* ACTIVITY: All of the records below are to be output exactly; no image belongs in the result.

[Keypoint text descriptions]
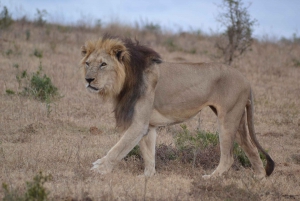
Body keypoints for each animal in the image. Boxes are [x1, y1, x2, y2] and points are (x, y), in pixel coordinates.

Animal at [79, 34, 274, 179]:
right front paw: (147, 176)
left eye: (103, 64)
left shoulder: (138, 124)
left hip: (227, 119)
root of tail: (247, 81)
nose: (88, 80)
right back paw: (259, 178)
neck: (125, 80)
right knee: (252, 149)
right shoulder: (148, 126)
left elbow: (118, 149)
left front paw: (99, 168)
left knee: (228, 158)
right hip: (238, 119)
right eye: (88, 63)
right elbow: (148, 154)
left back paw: (210, 178)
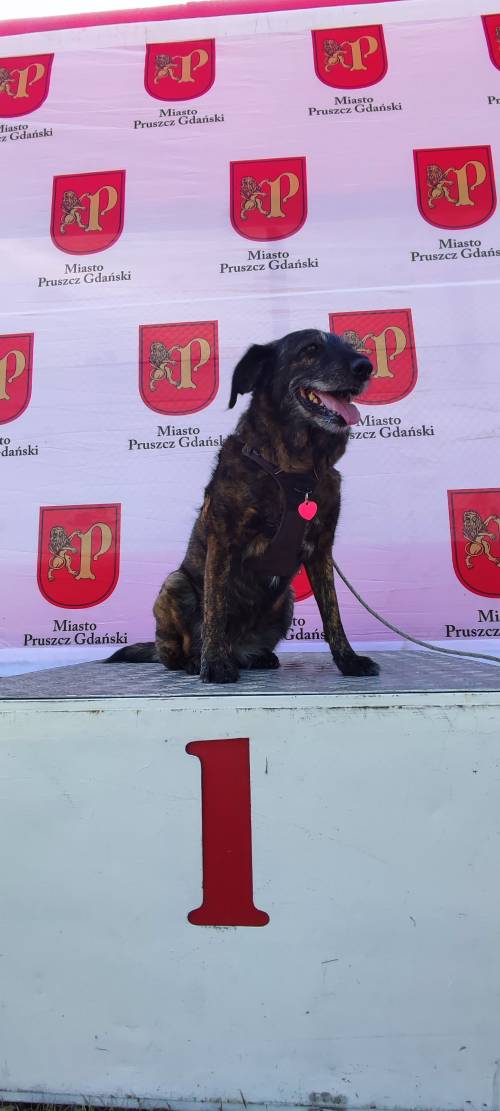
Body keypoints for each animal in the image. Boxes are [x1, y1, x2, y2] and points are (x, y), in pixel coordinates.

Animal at [109, 324, 380, 679]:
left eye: (349, 346)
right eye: (309, 349)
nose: (365, 367)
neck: (294, 467)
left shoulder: (321, 549)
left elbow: (332, 613)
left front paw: (348, 659)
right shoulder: (224, 541)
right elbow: (215, 609)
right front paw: (214, 664)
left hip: (286, 600)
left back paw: (256, 656)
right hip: (175, 584)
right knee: (172, 652)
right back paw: (195, 660)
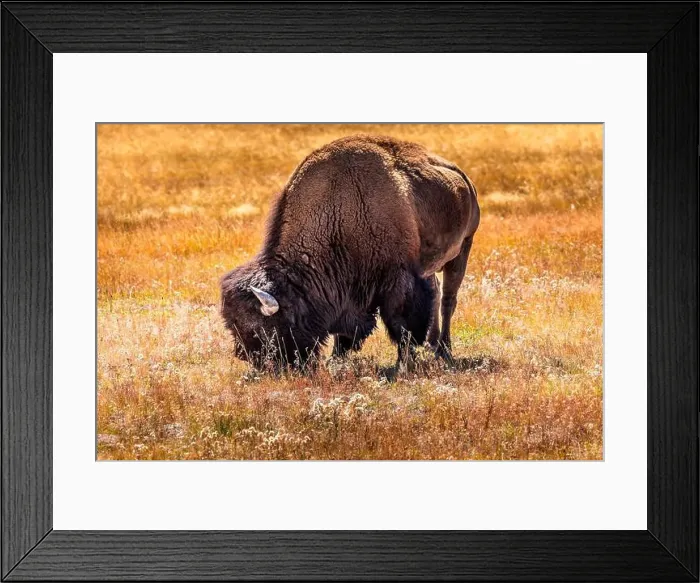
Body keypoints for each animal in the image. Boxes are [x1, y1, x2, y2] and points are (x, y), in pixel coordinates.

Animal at [221, 135, 480, 369]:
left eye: (260, 328)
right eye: (233, 325)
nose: (248, 357)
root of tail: (465, 180)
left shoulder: (399, 281)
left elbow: (401, 324)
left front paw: (404, 362)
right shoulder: (347, 293)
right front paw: (336, 358)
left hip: (462, 250)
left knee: (447, 300)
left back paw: (444, 351)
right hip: (433, 264)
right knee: (436, 293)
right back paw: (432, 345)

* RESPONSE BOX:
Body keypoints for each animal in the image. Boxes are [x1, y1, x2, y2] and points are (x, y), in pixel coordinates.

Animal at [79, 34, 274, 179]:
right front paw: (147, 176)
left eye: (103, 64)
left shoulder: (138, 124)
left hip: (227, 119)
root of tail: (247, 81)
nose: (88, 80)
right back paw: (259, 178)
neck: (125, 80)
right knee: (252, 149)
right shoulder: (148, 126)
left elbow: (118, 149)
left front paw: (99, 168)
left knee: (228, 158)
right hip: (238, 119)
right eye: (88, 63)
right elbow: (148, 154)
left back paw: (210, 178)
Body keypoints for each animal in the image. Boxes are [x1, y1, x2, y2] and points are (x, y), in pixel coordinates.

Animal at [109, 324, 380, 679]:
left eye: (349, 346)
right eye: (309, 349)
nose: (365, 367)
neck: (294, 467)
left shoulder: (321, 549)
left elbow: (332, 613)
left front paw: (348, 659)
right shoulder: (224, 541)
right elbow: (215, 609)
right front paw: (214, 664)
left hip: (286, 600)
left back paw: (256, 656)
right hip: (175, 584)
right knee: (172, 652)
right back paw: (195, 660)
Body keypoints for each animal in the image. Boxes are [x1, y1, x2, y2] and points are (x, y), in pixel coordinates.

Animal at [221, 135, 480, 369]:
left eye: (260, 328)
right eye: (233, 325)
nose: (248, 357)
root of tail: (465, 180)
left shoulder: (399, 281)
left elbow: (401, 324)
left front paw: (404, 362)
right shoulder: (347, 293)
right front paw: (336, 358)
left hip: (462, 250)
left knee: (447, 300)
left back paw: (444, 351)
right hip: (433, 264)
right knee: (436, 293)
right back paw: (432, 345)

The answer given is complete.